Of course, it’s unrealistic to assume that by hiring more staff all problems will miraculously disappear, but having an extra set of ears, eyes and hands around can certainly make a huge impact when a patient is in a situation where they need immediate attention. From the perspective a staff morale, having extra (or perhaps more appropriately, adequate) staff at a facility simply means that there’s staff can take comfort in the fact that there is a shared sense of responsibility.
Despite the benefits that adequate nursing home staffing has on both patients and staff, many nursing home operators simply view staffing levels as a tremendous expense and weight on their bottom lines. While some states have legislated to impose minimum staffing levels at facilities, the truth is that staffing levels are very arbitrary and vary considerably based upon the level of care that the patients require. What may be an appropriate staffing level for a facility with an active population can be downright dangerous for a facility that has a group of ill patients.

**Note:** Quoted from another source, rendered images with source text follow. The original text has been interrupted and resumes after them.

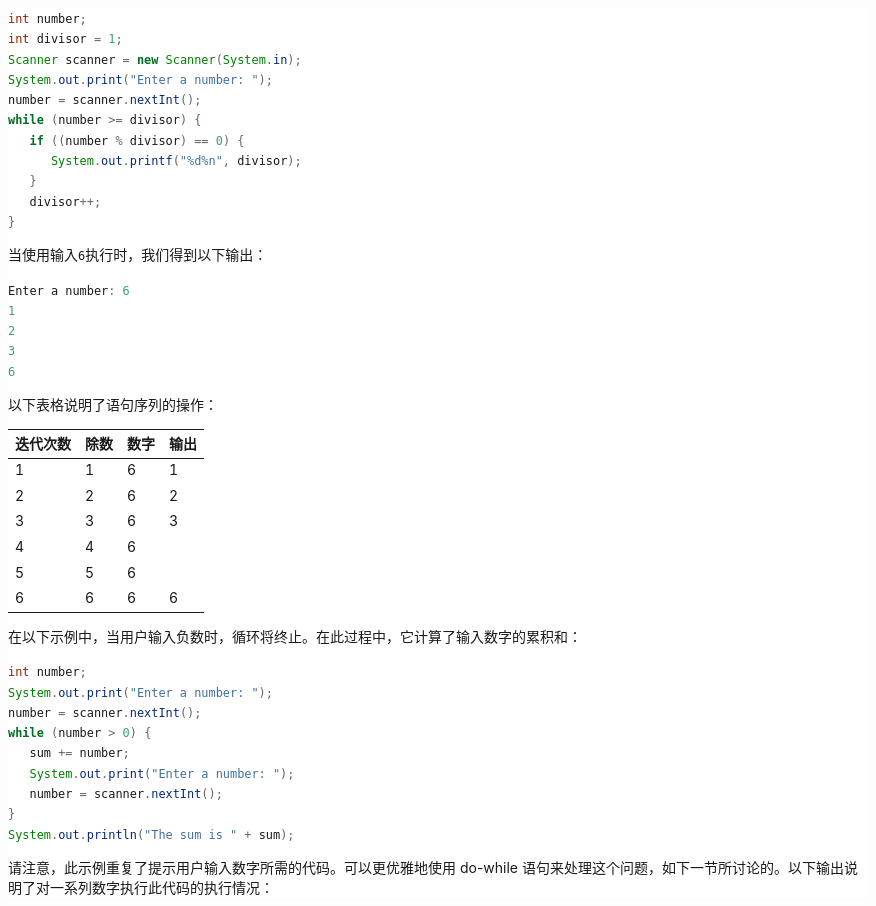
 ```java
int number;
int divisor = 1;
Scanner scanner = new Scanner(System.in);
System.out.print("Enter a number: ");
number = scanner.nextInt();
while (number >= divisor) {
   if ((number % divisor) == 0) {
      System.out.printf("%d%n", divisor);
   }
   divisor++;
}
```

当使用输入`6`执行时，我们得到以下输出：

```java
Enter a number: 6
1
2
3
6

```

以下表格说明了语句序列的操作：

| 迭代次数 | 除数 | 数字 | 输出 |
| --- | --- | --- | --- |
| 1 | 1 | 6 | 1 |
| 2 | 2 | 6 | 2 |
| 3 | 3 | 6 | 3 |
| 4 | 4 | 6 |   |
| 5 | 5 | 6 |   |
| 6 | 6 | 6 | 6 |

在以下示例中，当用户输入负数时，循环将终止。在此过程中，它计算了输入数字的累积和：

```java
int number;
System.out.print("Enter a number: ");
number = scanner.nextInt();
while (number > 0) {
   sum += number;
   System.out.print("Enter a number: ");
   number = scanner.nextInt();
}
System.out.println("The sum is " + sum);
```

请注意，此示例重复了提示用户输入数字所需的代码。可以更优雅地使用 do-while 语句来处理这个问题，如下一节所讨论的。以下输出说明了对一系列数字执行此代码的执行情况：
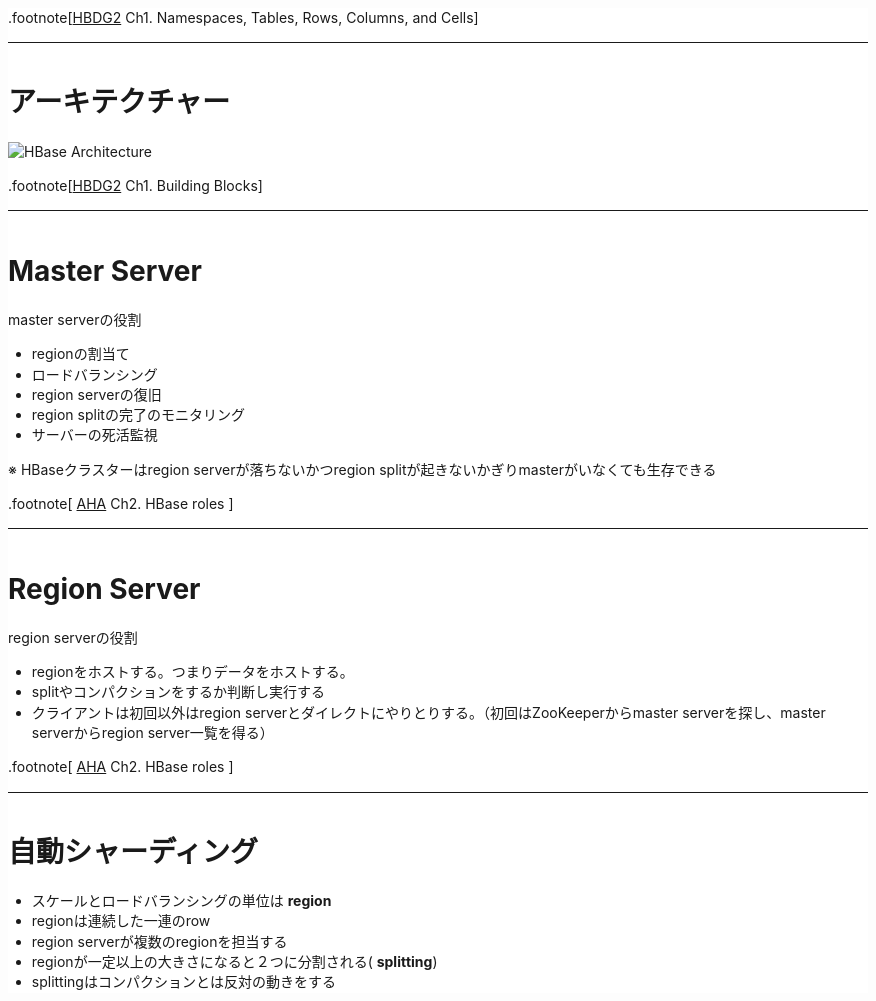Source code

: .footnote[[HBDG2](http://shop.oreilly.com/product/0636920033943.do) Ch1. Namespaces, Tables, Rows, Columns, and Cells]

---

# アーキテクチャー

![HBase Architecture](https://www.safaribooksonline.com/library/view/hbase-the-definitive/9781449314682/httpatomoreillycomsourceoreillyimages889242.png)

.footnote[[HBDG2](http://shop.oreilly.com/product/0636920033943.do) Ch1. Building Blocks]

---

# Master Server

master serverの役割

- regionの割当て
- ロードバランシング
- region serverの復旧
- region splitの完了のモニタリング
- サーバーの死活監視

※ HBaseクラスターはregion serverが落ちないかつregion splitが起きないかぎりmasterがいなくても生存できる

.footnote[
[AHA](http://shop.oreilly.com/product/0636920035688.do) Ch2. HBase roles
] 

---

# Region Server

region serverの役割

- regionをホストする。つまりデータをホストする。
- splitやコンパクションをするか判断し実行する
- クライアントは初回以外はregion serverとダイレクトにやりとりする。（初回はZooKeeperからmaster serverを探し、master serverからregion server一覧を得る）

.footnote[
[AHA](http://shop.oreilly.com/product/0636920035688.do) Ch2. HBase roles
] 

---

# 自動シャーディング

- スケールとロードバランシングの単位は **region**
- regionは連続した一連のrow
- region serverが複数のregionを担当する
- regionが一定以上の大きさになると２つに分割される( **splitting**)
- splittingはコンパクションとは反対の動きをする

A recently filed nursing home neglect lawsuit alleges that the intentional under-staffing of a nursing home resulted in serious injuries to patients at the facility. According to an article in the San Jose Mercury News, five patients at Creekside Health Care Center in San Pablo, California allege that the facilities parent company Marniner Health Care, Inc. intentionally under-staffed the facility to the detriment of its patients. The systemic under-staffing is alleged to have resulted in situations where patients were: left unattended for extended periods, allowed to sit in soiled garments, over-medicated and allowed to develop pressure sores.
As an attorney who represents nursing home patients in personal injury cases, I see staffing levels continually at issue in my cases. As this civil lawsuit makes its way through the system, I hope that it brings much needed attention to this crucial issue in patient care.